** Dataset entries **
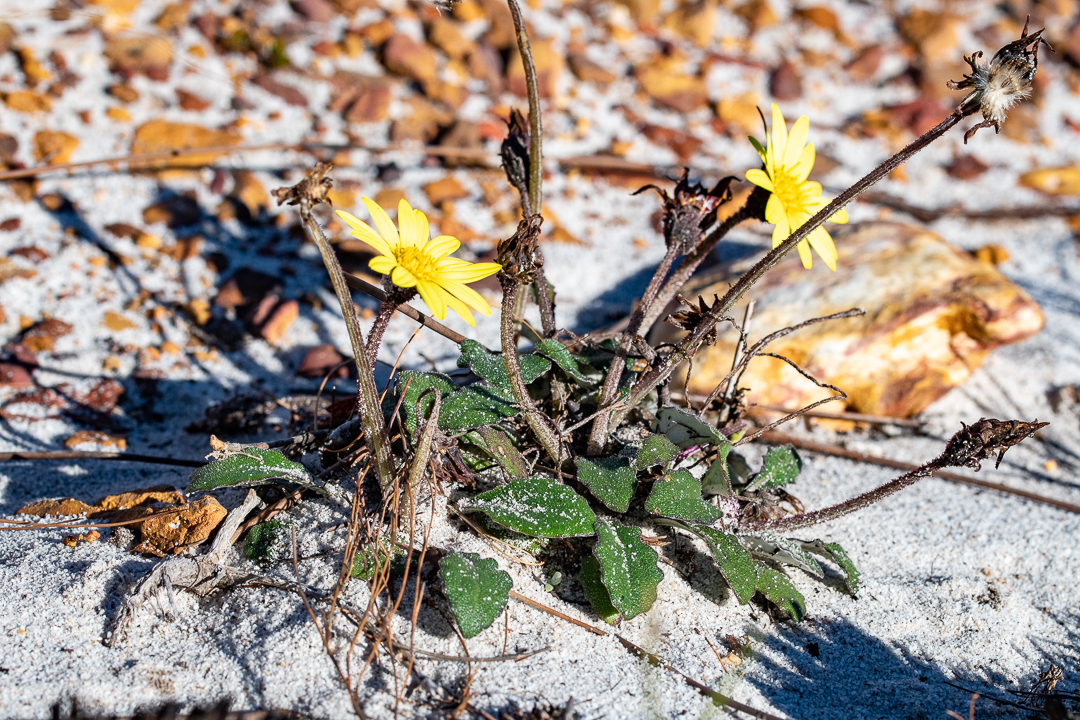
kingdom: Plantae
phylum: Tracheophyta
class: Magnoliopsida
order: Asterales
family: Asteraceae
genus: Haplocarpha
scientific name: Haplocarpha lanata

** TASK DIRECTIONS **
Please turn the lines of the records above into a numbered list, leaving out the pictures and any blank lines.

** RESULT FOR THIS TASK **
1. kingdom: Plantae
2. phylum: Tracheophyta
3. class: Magnoliopsida
4. order: Asterales
5. family: Asteraceae
6. genus: Haplocarpha
7. scientific name: Haplocarpha lanata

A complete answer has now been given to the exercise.